Where were you when the World Trade Center was hit? It's a self-indulgent question--a way of making yourself the center of events that don't affect you personally--but I'll indulge anyway since I think it's important to remember.
I had just dropped my son off at school when I heard on the radio that a small plane had hit the World Trade Center. By the time I pulled into my driveway a couple minutes later, I heard Warner Wolf, the sportscaster, describing the attack from his apartment overlooking downtown NYC. I ran into the house and turned on the TV in time to see the second plane hit.
I spent the day moving from the TV, the radio and the Internet; I was determined not to miss anything. I remember a man stuck in one of the towers called into a local TV station and described the situation there. Later--that day? Or in the days following--I remember thinking that he was probably dead now.
It was important to get through to everyone I cared about, though I knew most of them were safe. I remember putting off calling my sister in California. She'd had a baby less than a month before and I didn't want to wake her up with the gruesome news. I called sometime after 1. She was terrified and upset. Her best friend lived in TriBeCa, still does, and she was trying to get through. Eventually, we found out that Inge was fine, physically at least.

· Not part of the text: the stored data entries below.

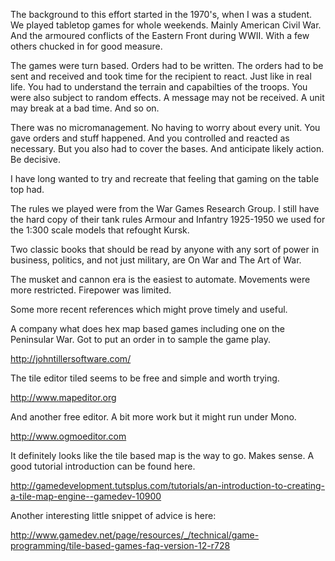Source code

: The background to this effort started in the 1970's, when I was a student.
We played tabletop games for whole weekends. Mainly American Civil War.
And the armoured conflicts of the Eastern Front during WWII. With a few 
others chucked in for good measure.

The games were turn based. Orders had to be written. The orders had to be
sent and received and took time for the recipient to react. Just like in
real life. You had to understand the terrain and capabilties of the troops.
You were also subject to random effects. A message may not be received. A
unit may break at a bad time. And so on.

There was no micromanagement. No having to worry about every unit. You gave
orders and stuff happened. And you controlled and reacted as necessary. But
you also had to cover the bases. And anticipate likely action. Be decisive.

I have long wanted to try and recreate that feeling that gaming on the table
top had.

The rules we played were from the War Games Research Group. I still have the
hard copy of their tank rules Armour and Infantry 1925-1950 we used for the
1:300 scale models that refought Kursk.

Two classic books that should be read by anyone with any sort of
power in business, politics, and not just military, are On War and The Art of
War. 

The musket and cannon era is the easiest to automate. Movements were more
restricted. Firepower was limited. 

Some more recent references which might prove timely and useful.

A company what does hex map based games including one on the Peninsular War. Got
to put an order in to sample the game play. 

http://johntillersoftware.com/

The tile editor tiled seems to be free and simple and worth trying.

http://www.mapeditor.org

And another free editor. A bit more work but it might run under Mono.

http://www.ogmoeditor.com

It definitely looks like the tile based map is the way to go. Makes sense. A good tutorial
introduction can be found here.

http://gamedevelopment.tutsplus.com/tutorials/an-introduction-to-creating-a-tile-map-engine--gamedev-10900

Another interesting little snippet of advice is here:

http://www.gamedev.net/page/resources/_/technical/game-programming/tile-based-games-faq-version-12-r728

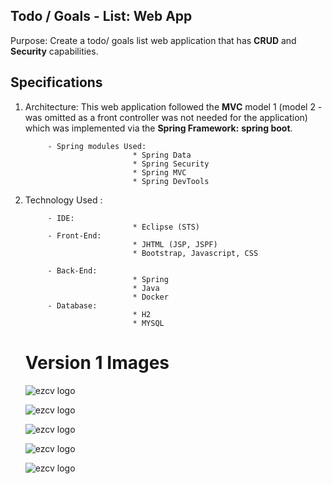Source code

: ## Todo / Goals - List: Web App

Purpose: Create a todo/ goals list web application that has **CRUD** and **Security** capabilities.

## Specifications

1. Architecture: This web application followed the **MVC** model 1 (model 2 - was omitted as a front controller was not
   needed for the application) which was implemented via the **Spring Framework:** **spring boot**.

            - Spring modules Used:
                               * Spring Data
                               * Spring Security
                               * Spring MVC
                               * Spring DevTools
3. Technology Used :

            - IDE:
                               * Eclipse (STS)
            - Front-End:
                               * JHTML (JSP, JSPF)
                               * Bootstrap, Javascript, CSS

            - Back-End:
                               * Spring
                               * Java
                               * Docker
            - Database:
                               * H2
                               * MYSQL


   # Version 1 Images

   ![ezcv logo](https://github.com/LemuelBenitez/Goals-List/blob/e7388e6ccbd9dabc1737a75731d2a0bb6e17716c/version1.1/Screenshot%202024-02-06%20at%208.52.01%E2%80%AFPM.png)

    ![ezcv logo](https://github.com/LemuelBenitez/Goals-List/blob/e7388e6ccbd9dabc1737a75731d2a0bb6e17716c/version1.1/Screenshot%202024-02-06%20at%208.51.27%E2%80%AFPM.png)

    ![ezcv logo](https://github.com/LemuelBenitez/Goals-List/blob/e7388e6ccbd9dabc1737a75731d2a0bb6e17716c/version1.1/Screenshot%202024-02-06%20at%208.51.15%E2%80%AFPM.png)

    ![ezcv logo](https://github.com/LemuelBenitez/Goals-List/blob/e7388e6ccbd9dabc1737a75731d2a0bb6e17716c/version1.1/Screenshot%202024-02-06%20at%208.51.02%E2%80%AFPM.png)

    ![ezcv logo](https://github.com/LemuelBenitez/Goals-List/blob/e7388e6ccbd9dabc1737a75731d2a0bb6e17716c/version1.1/Screenshot%202024-02-06%20at%208.50.27%E2%80%AFPM.png)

It was impossible to get through to friends who lived there, although eventually emails began trickling in. I was lucky: No one I knew was hurt. A friend from school who lived in Alphabet City was fine. My best friend's sister, who worked at the WTC, had stopped for a cup of coffee before going to work, so she wasn't in the building at the time. Since her cellphone wasn't working, Carey began walking uptown towards her apartment on the Upper West Side. Eventually, she found a working payphone and called her husband.
I was in graduate school at the time and I had no classes that day. As it turned out, I didn't have classes for the rest of the week. This allowed me to continue my vigil in front of the TV. I was hoping to see people being pulled out of the wreckage as had happened in the days following the attack on Oklahoma City. There weren't any.